▶ Task statement
Reproduce the listing verbatim, starting at its first line and ending after the line that contains "Удалить cookies".

_ _ _ _ _ _ _

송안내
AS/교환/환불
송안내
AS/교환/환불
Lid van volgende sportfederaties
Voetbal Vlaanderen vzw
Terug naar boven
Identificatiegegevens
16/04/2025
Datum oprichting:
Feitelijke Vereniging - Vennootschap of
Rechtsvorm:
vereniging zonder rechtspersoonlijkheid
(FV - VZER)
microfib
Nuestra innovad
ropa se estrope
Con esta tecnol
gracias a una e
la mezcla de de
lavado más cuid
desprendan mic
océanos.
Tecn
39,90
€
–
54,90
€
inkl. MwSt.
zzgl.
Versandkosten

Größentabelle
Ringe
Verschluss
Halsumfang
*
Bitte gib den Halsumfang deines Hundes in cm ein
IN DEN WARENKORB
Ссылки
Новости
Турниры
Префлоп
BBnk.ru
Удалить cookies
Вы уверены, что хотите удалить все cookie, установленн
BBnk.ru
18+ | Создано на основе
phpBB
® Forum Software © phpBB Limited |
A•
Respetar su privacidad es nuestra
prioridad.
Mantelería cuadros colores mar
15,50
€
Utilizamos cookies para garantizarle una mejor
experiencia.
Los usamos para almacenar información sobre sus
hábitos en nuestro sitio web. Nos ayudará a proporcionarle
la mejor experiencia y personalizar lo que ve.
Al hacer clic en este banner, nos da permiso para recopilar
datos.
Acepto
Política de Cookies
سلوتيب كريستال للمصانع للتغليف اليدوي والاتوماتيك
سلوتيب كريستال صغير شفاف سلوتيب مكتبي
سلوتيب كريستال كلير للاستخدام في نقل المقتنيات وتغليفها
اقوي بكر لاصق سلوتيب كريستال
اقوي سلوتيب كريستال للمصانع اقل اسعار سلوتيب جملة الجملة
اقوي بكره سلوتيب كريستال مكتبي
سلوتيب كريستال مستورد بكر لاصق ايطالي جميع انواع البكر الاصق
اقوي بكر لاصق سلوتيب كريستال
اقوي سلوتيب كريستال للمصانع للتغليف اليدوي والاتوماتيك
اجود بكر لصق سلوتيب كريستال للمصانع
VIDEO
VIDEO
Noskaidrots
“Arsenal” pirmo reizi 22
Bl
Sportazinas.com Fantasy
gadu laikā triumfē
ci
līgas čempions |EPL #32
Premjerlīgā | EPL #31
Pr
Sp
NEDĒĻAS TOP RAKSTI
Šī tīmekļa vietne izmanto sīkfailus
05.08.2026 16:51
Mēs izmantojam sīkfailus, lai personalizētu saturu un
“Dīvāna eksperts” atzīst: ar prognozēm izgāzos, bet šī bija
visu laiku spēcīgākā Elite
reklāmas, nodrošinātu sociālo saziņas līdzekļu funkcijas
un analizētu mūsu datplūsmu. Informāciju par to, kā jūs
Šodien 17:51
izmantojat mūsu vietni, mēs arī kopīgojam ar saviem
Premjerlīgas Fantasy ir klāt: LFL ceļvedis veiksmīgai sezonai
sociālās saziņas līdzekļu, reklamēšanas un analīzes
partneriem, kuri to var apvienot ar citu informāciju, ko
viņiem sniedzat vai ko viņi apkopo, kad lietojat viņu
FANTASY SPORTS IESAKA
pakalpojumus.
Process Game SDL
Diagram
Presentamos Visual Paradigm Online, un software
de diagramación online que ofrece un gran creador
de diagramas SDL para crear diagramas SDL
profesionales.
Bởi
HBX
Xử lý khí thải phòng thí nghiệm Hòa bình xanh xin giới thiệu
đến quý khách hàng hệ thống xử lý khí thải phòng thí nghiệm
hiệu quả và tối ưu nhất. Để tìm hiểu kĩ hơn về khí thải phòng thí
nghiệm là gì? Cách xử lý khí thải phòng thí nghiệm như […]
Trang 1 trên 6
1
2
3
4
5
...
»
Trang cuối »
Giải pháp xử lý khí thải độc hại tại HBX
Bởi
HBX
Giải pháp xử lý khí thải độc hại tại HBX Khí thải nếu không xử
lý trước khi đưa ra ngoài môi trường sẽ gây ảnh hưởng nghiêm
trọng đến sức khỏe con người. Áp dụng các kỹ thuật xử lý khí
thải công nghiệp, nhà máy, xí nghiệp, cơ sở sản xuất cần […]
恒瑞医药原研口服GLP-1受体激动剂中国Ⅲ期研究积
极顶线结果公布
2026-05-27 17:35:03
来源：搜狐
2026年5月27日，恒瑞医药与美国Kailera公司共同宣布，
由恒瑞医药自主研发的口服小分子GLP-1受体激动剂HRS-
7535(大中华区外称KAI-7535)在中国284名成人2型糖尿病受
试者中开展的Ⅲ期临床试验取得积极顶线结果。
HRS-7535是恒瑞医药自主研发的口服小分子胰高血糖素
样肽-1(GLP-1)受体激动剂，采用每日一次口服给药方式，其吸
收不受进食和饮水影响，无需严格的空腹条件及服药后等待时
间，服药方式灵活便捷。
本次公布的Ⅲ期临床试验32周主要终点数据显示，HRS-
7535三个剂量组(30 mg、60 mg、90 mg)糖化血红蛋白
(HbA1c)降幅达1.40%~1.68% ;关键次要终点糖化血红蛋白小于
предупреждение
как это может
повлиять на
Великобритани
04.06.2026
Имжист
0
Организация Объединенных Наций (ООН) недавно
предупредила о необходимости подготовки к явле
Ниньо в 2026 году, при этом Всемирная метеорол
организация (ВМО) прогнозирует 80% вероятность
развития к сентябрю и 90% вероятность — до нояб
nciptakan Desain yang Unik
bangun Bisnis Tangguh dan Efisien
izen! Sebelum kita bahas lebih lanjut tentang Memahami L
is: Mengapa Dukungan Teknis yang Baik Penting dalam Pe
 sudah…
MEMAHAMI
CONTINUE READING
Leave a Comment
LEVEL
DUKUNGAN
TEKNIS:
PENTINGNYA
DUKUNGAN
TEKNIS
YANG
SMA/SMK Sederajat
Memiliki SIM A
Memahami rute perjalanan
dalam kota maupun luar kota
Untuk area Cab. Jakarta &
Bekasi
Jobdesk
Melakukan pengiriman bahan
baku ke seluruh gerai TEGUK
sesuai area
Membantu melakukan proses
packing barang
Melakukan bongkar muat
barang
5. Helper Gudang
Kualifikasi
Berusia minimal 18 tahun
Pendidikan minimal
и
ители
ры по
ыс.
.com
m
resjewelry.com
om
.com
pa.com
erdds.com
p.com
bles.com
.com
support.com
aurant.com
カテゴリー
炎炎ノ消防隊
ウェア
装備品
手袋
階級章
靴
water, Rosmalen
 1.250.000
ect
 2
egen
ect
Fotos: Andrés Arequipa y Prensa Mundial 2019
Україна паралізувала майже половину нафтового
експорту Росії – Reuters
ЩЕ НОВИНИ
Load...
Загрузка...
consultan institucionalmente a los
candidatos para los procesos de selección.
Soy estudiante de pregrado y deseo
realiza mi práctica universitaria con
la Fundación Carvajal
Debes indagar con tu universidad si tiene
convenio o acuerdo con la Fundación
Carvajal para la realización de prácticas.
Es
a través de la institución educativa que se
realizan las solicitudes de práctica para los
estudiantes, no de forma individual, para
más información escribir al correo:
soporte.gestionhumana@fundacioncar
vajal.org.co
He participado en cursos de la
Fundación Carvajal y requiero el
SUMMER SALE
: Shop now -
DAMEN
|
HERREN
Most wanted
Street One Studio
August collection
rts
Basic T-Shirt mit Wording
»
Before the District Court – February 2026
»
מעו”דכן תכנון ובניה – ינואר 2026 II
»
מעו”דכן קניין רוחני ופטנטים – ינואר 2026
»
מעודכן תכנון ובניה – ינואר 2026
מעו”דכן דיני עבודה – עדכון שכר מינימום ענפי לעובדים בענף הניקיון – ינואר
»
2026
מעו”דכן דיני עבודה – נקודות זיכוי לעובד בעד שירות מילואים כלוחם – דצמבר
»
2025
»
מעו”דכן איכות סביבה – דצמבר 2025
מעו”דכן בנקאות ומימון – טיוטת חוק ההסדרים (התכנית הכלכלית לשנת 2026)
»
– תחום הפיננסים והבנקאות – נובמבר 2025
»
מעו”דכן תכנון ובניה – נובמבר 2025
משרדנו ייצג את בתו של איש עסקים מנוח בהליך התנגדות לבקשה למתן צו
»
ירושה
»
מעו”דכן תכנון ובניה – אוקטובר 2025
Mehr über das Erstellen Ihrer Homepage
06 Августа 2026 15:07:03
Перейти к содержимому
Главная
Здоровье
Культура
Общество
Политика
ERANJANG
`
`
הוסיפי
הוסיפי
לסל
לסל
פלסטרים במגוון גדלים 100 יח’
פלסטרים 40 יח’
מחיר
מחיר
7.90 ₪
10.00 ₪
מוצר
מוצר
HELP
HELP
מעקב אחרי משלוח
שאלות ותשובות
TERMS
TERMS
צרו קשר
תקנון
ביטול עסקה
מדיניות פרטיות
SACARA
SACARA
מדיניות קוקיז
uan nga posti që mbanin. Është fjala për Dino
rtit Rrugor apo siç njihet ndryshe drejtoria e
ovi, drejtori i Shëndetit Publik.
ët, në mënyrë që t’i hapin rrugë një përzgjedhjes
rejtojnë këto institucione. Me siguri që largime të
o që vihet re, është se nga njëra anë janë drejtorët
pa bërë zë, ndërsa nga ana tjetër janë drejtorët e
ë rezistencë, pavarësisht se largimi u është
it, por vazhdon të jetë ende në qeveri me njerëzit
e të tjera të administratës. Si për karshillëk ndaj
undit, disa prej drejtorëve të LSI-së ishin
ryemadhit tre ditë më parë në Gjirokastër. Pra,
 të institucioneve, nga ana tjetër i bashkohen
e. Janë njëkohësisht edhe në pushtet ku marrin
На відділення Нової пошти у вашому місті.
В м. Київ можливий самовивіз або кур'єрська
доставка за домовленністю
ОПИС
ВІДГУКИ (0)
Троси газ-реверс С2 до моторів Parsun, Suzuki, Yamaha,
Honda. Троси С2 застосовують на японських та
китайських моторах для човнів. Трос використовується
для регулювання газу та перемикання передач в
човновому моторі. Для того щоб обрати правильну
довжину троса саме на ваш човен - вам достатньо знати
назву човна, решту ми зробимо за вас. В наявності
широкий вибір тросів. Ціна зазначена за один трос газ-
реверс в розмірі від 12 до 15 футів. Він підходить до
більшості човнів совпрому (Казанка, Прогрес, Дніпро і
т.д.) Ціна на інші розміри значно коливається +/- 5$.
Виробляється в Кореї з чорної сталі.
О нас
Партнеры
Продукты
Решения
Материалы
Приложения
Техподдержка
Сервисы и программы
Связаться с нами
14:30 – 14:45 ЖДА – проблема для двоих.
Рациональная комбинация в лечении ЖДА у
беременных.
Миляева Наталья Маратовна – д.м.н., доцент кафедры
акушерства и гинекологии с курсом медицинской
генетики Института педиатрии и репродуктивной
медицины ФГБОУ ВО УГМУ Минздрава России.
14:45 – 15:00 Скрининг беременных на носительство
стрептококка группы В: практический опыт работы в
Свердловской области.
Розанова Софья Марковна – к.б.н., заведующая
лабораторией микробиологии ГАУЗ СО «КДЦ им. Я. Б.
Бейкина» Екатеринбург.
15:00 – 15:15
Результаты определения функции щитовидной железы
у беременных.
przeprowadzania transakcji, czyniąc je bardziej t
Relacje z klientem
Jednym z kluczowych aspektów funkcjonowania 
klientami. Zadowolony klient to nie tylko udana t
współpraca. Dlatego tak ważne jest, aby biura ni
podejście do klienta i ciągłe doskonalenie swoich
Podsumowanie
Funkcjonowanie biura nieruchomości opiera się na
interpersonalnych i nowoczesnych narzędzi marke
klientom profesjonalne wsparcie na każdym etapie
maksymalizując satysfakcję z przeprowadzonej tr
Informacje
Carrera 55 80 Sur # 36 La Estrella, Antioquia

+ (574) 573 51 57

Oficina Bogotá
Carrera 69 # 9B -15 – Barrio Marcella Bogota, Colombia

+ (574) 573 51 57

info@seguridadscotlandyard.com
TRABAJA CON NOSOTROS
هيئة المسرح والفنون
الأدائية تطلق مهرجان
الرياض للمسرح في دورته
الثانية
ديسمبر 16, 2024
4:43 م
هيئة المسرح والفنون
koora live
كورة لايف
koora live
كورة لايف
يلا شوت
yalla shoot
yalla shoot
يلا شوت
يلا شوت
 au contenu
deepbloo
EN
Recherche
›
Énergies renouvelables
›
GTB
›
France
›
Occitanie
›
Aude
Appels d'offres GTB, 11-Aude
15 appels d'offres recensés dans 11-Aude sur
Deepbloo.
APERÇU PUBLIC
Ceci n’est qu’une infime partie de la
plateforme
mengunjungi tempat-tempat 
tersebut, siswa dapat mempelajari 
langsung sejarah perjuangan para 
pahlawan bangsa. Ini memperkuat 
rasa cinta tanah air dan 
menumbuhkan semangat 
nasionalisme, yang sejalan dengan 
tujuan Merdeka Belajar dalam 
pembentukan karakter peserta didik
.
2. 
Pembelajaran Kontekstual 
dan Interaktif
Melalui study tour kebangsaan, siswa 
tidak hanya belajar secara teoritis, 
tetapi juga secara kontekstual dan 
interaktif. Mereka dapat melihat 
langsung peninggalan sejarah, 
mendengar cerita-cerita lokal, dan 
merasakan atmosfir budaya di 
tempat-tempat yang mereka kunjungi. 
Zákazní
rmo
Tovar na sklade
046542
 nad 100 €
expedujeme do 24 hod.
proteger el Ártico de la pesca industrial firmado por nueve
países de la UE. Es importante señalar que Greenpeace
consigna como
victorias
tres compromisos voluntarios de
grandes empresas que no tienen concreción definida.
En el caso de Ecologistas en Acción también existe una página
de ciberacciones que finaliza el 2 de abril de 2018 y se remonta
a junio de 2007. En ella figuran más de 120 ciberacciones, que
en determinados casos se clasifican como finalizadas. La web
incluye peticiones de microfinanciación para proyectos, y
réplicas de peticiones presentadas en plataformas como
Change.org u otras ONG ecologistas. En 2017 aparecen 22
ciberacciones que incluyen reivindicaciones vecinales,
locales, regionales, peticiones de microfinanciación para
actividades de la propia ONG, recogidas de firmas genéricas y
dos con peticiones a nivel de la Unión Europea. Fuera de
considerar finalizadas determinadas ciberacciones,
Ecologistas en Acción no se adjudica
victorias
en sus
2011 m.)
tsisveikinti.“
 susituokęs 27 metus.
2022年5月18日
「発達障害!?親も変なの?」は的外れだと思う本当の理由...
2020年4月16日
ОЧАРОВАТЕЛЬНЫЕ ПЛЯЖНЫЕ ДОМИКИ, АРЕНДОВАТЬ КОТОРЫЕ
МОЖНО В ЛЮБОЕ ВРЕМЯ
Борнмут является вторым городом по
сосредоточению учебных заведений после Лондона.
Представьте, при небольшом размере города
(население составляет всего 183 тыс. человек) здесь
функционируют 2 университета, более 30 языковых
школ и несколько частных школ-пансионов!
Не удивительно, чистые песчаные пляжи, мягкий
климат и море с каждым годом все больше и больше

_ _ _ _ _ _ _

▶ Answer to this problem
송안내
AS/교환/환불
송안내
AS/교환/환불
Lid van volgende sportfederaties
Voetbal Vlaanderen vzw
Terug naar boven
Identificatiegegevens
16/04/2025
Datum oprichting:
Feitelijke Vereniging - Vennootschap of
Rechtsvorm:
vereniging zonder rechtspersoonlijkheid
(FV - VZER)
microfib
Nuestra innovad
ropa se estrope
Con esta tecnol
gracias a una e
la mezcla de de
lavado más cuid
desprendan mic
océanos.
Tecn
39,90
€
–
54,90
€
inkl. MwSt.
zzgl.
Versandkosten

Größentabelle
Ringe
Verschluss
Halsumfang
*
Bitte gib den Halsumfang deines Hundes in cm ein
IN DEN WARENKORB
Ссылки
Новости
Турниры
Префлоп
BBnk.ru
Удалить cookies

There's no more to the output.